I find the case espoused by Matt Ridley pretty unconvincing.  Yes, I'm aware that often the disasters don't actually befall.  But that is often because of the warnings, not despite them.  Society acts, we think ahead, we avert disaster.  As Tolstoy reminds us, if climate change was taking place in the most dangerous way, what we would expect is an increasingly frenetic turning away from the problem by those who lead us - a determined concentration on what is irrelevant.  

As we hurtle to disaster, without taking action, we might say - as Tolstoy did of 1812 - that "it was long since people had been as gay in London as that year".
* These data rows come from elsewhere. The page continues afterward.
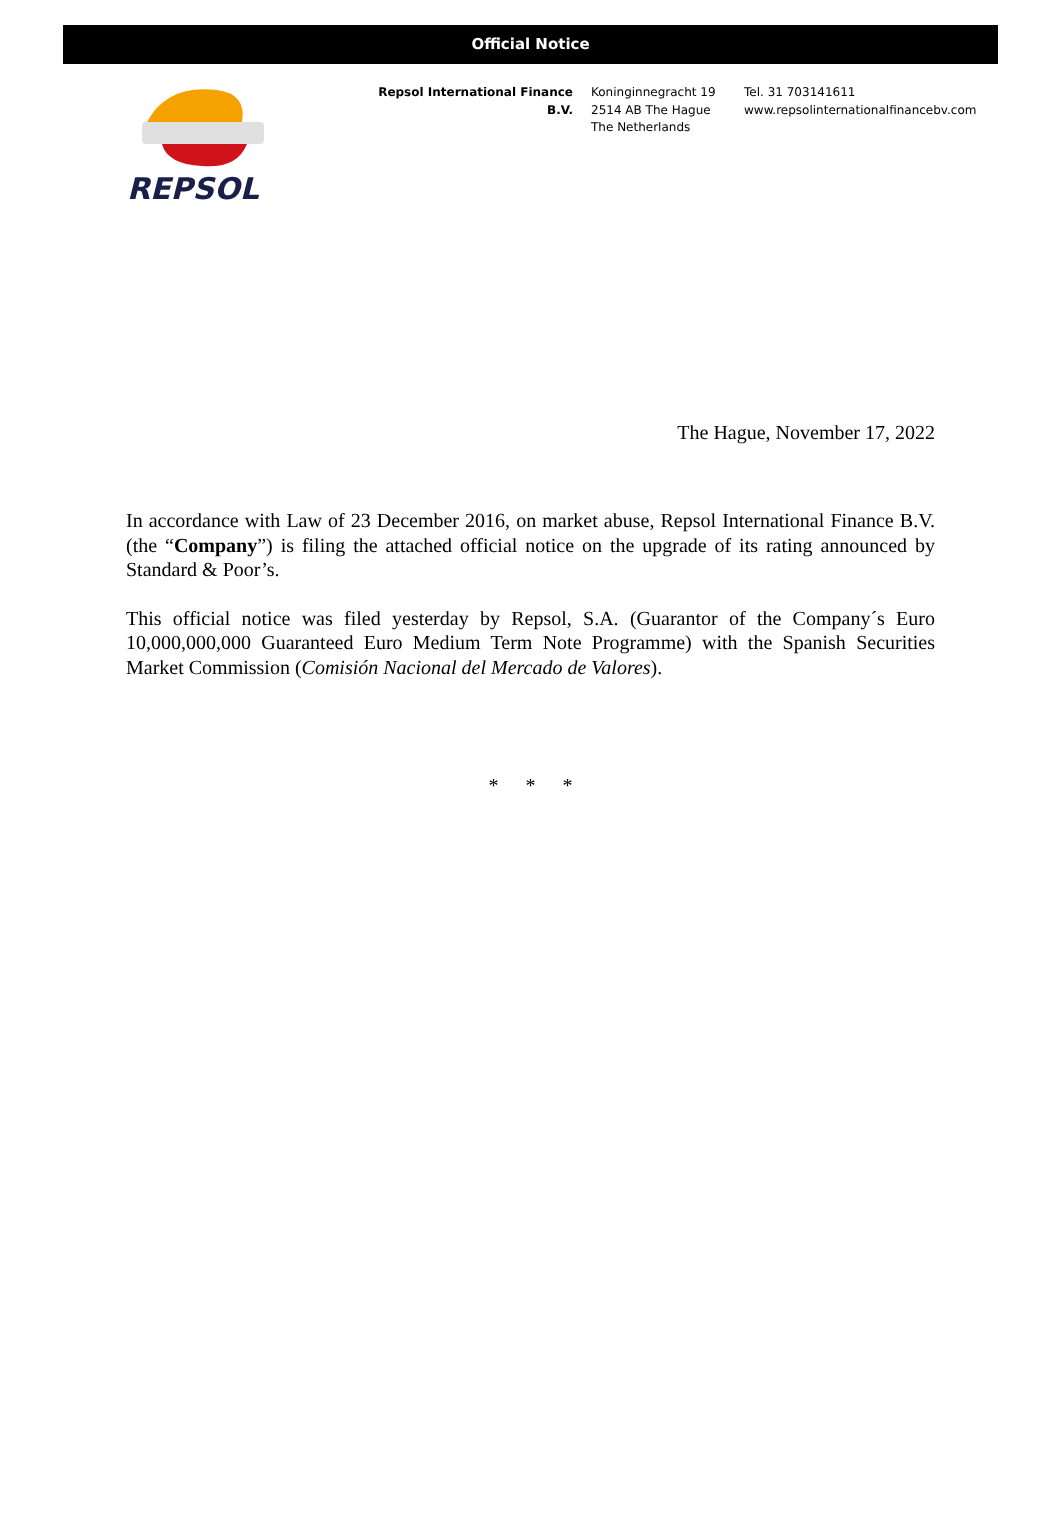Official Notice
REPSOL
Repsol International Finance B.V.
Koninginnegracht 19
2514 AB The Hague
The Netherlands
Tel. 31 703141611
www.repsolinternationalfinancebv.com
The Hague, November 17, 2022
In accordance with Law of 23 December 2016, on market abuse, Repsol International Finance B.V. (the “Company”) is filing the attached official notice on the upgrade of its rating announced by Standard & Poor’s.
This official notice was filed yesterday by Repsol, S.A. (Guarantor of the Company´s Euro 10,000,000,000 Guaranteed Euro Medium Term Note Programme) with the Spanish Securities Market Commission (Comisión Nacional del Mercado de Valores).
* * *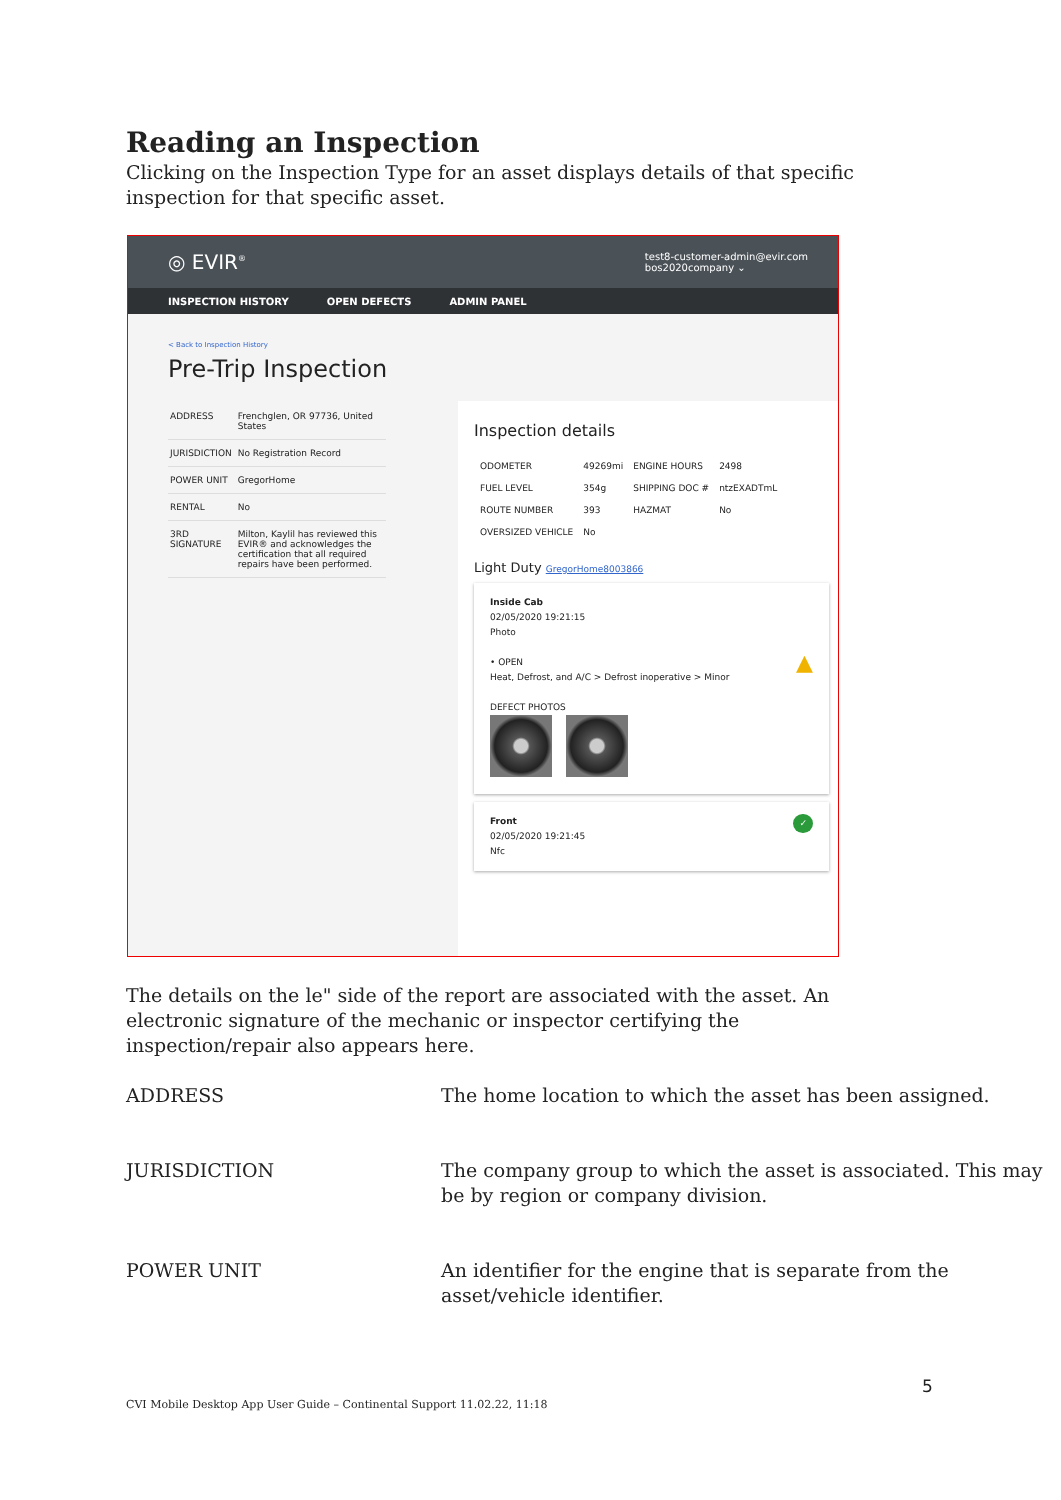Reading an Inspection
Clicking on the Inspection Type for an asset displays details of that specific inspection for that specific asset.
◎ EVIR<sup>®</sup>
test8-customer-admin@evir.com
bos2020company ⌄
INSPECTION HISTORY OPEN DEFECTS ADMIN PANEL
< Back to Inspection History
Pre-Trip Inspection
| ADDRESS | Frenchglen, OR 97736, United States |
| JURISDICTION | No Registration Record |
| POWER UNIT | GregorHome |
| RENTAL | No |
| 3RD SIGNATURE | Milton, Kaylil has reviewed this EVIR® and acknowledges the certification that all required repairs have been performed. |
Inspection details
| ODOMETER | 49269mi | ENGINE HOURS | 2498 |
| FUEL LEVEL | 354g | SHIPPING DOC # | ntzEXADTmL |
| ROUTE NUMBER | 393 | HAZMAT | No |
| OVERSIZED VEHICLE | No | | |
Light Duty GregorHome8003866
Inside Cab
02/05/2020 19:21:15
Photo
• OPEN ▲
Heat, Defrost, and A/C > Defrost inoperative > Minor
DEFECT PHOTOS
Front ✓
02/05/2020 19:21:45
Nfc
The details on the le" side of the report are associated with the asset. An electronic signature of the mechanic or inspector certifying the inspection/repair also appears here.
| ADDRESS | The home location to which the asset has been assigned. |
| JURISDICTION | The company group to which the asset is associated. This may be by region or company division. |
| POWER UNIT | An identifier for the engine that is separate from the asset/vehicle identifier. |
5
CVI Mobile Desktop App User Guide – Continental Support 11.02.22, 11:18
My personal belief, for what it is worth, is that we will act - the climate will change, but disaster will be averted - simply because we invest our money more effectively in new, renewable technologies.  As we do so, we will find the right wing critics of green energy split on this very issue, as they have been in Australia and the USA - because solar technology provides a kind of economic independence which people crave.

For a while, the critics will bluster and the old model will respond by taxing solar panels to pay for nuclear waste - or some similar horror - but, in the end, we will turn the corner.

But not because we always do.  It is because we stop partying at the Restaurant at the End of the Universe and start taking action.